Domino’s exec chair and billionaire Jack Cowin reveals rift over strategy led to CEO Mark van Dyck’s exit
In a candid investor update, billionaire Domino’s executive chair Jack Cowin listed the problems facing the pizza maker and the fundamental issue he and Mark van Dyck could not see eye-to-eye on.
Domino’s executive chair and billionaire Jack Cowin has blamed a rift between his outgoing chief executive and the board over the pace of change required to restore the pizza maker’s fortunes for the shock resignation of its new boss after just seven months in the job.
Mr Cowin, who is also the largest Domino’s shareholder as well as the founder and owner of rival Hungry Jack’s, revealed in an investor update late Thursday that while the board had agreed to a five-year plan presented by Mark van Dyck, directors demanded a faster reset after years of “unacceptable” performance.
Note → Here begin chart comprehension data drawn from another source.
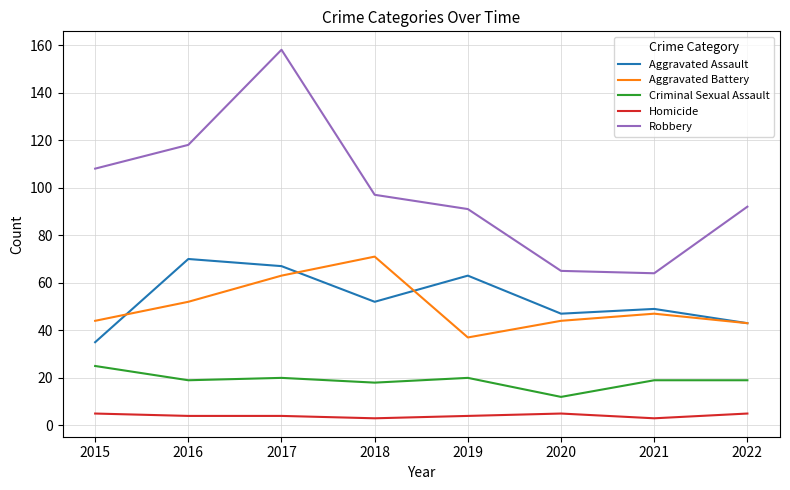

Reading left to right, what are all the values shown in this chart?

Aggravated Assault: 35	70	67	52	63	47	49	43
Aggravated Battery: 44	52	63	71	37	44	47	43
Criminal Sexual Assault: 25	19	20	18	20	12	19	19
Homicide: 5	4	4	3	4	5	3	5
Robbery: 108	118	158	97	91	65	64	92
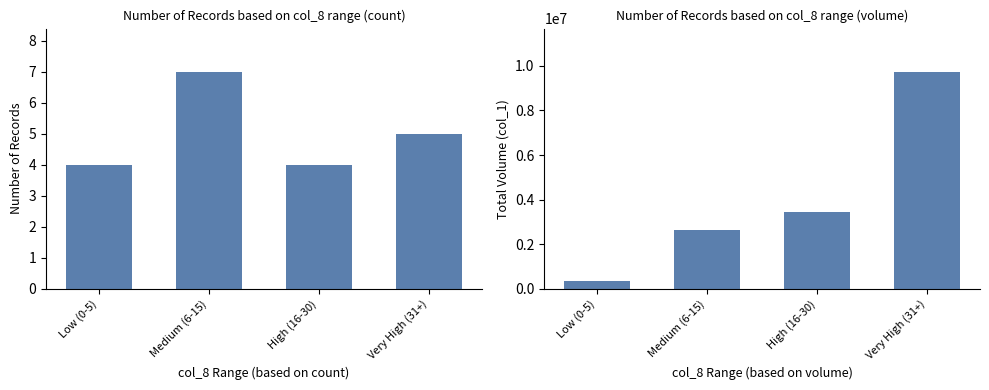

What is the total value across all series at Very High (31+)?

9727005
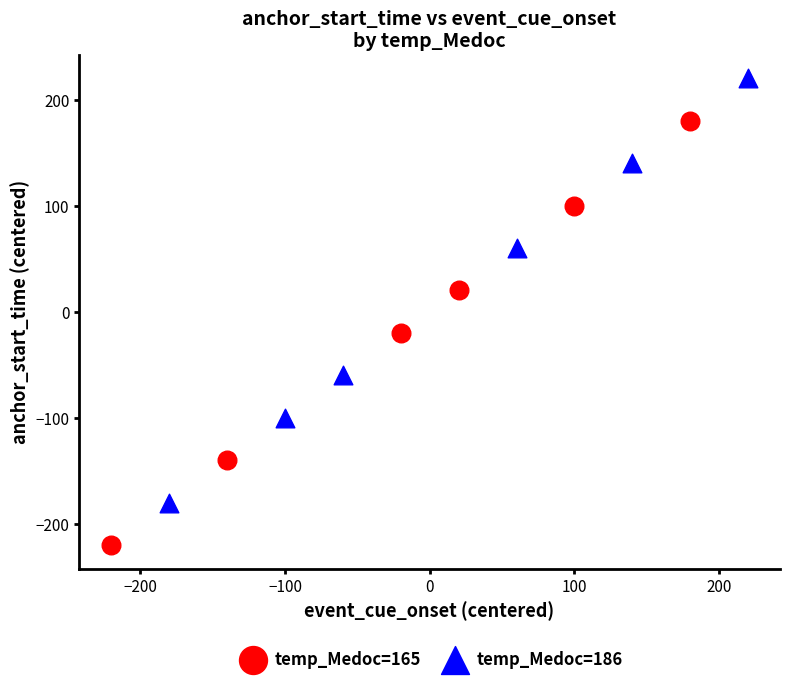

Which series contains the highest Y value?

temp_Medoc=186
Mr Cowin, in a candid Q&A with analysts, also admitted that Domino’s had grown too fast, opened too many stores and expanded overseas too quickly. Now, the business needed to shift some of the decision making outside of its Brisbane headquarters closer to the hundreds of stores dotted across Europe, Japan and Asia.
Costs needed to be reined in too, sales growth had to be returned to at least 3 per cent, and franchisees needed to make more money as Domino’s is confronted with a rapidly changing fast-food market, according to its chairman.
Given the massive overhaul required of the pizza business - which has more than 3,700 stores spread across 11 countries - Mr van Dyck couldn’t commit to the work and travel needed and decided to walk away, Mr Cowin told analysts. Mr van Dyck did not participate in the meeting, but remains with the company until December.
Mr Cowin has seen the value of his own shares in Domino’s crash by $3bn since the stock’s peak in 2021, and on Thursday demanded better performance by the company as “custodians of other people’s money”.
“This was Mark’s decision to resign, he was not pushed, he made the decision to leave it, I think the reality is he put together the strategy which has been accepted,” Mr Cowin said.
On Wednesday, Domino’s stunned the market with its new succession challenge, forcing the ASX-listed pizza company to search for its third CEO in a year.
At the heart of the shake-up is a disagreement between Mr van Dyck and the board over the speed Domino’s was moving to fix its many issues from poorly incentivised franchisees and bad menu choices, to loss-making stores and excessive business costs.
“This is probably a question you have to direct to Mark but... Putting the plan together is one thing, getting the traction in the field is another and there is a lot of work to be done and I think he made the assessment that cost reductions, travel in these different markets, is not easy so he decided to resign so that is where we stand.”
Years of flat sales was “unacceptable” Mr Cowin declared, seeking better returns for franchise owners, higher earnings and improved rewards for shareholders.
“We’ve had flat results going into the fourth year which is unacceptable. What we require is change … and the best way to get there is if we can successfully get sales growth going,” he told the analyst meeting convened on Zoom.
“To make this business successful we have to have growth and we have to do it now rather than on a long-term basis, so then the issue is how quickly can we get this done and get costs inline with regard to what we need to make the business profitable.”
Pushed on whether the quantum of cost cutting could have hurt more than helped the business, Mr Cowin simply said the board supported Mr van Dyck’s plan.
“His plan, which he put together, was a five-year plan and there was nothing wrong with it, we agreed with the plan, but I think there was an area of where the board wanted to do it differently. It was the pace and that is the difference.
“I think Mark would have taken the position that this is a lot of hard work to do today. If we had a common philosophy it would be what had to be done, the difference is how do we do it quickly.”
Mr Cowin, who owns around 25 per cent of Domino’s and has made his fortune in fast food, was fully behind the Domino’s business and disagreed with outside commentary asserting that the company was in “disarray”.
“I have great faith in this business that it is solid. This business is solid. This company is not in disarray.”
But he added the caveat there was “no silver bullet”.
Jarden analyst Ben Gilbert raised his concerns Domino’s would suffer “death by a thousand cuts” on the call, and that the board keeps “kicking the can down the road” which could plague the company for another 12 months as it searches for a new CEO.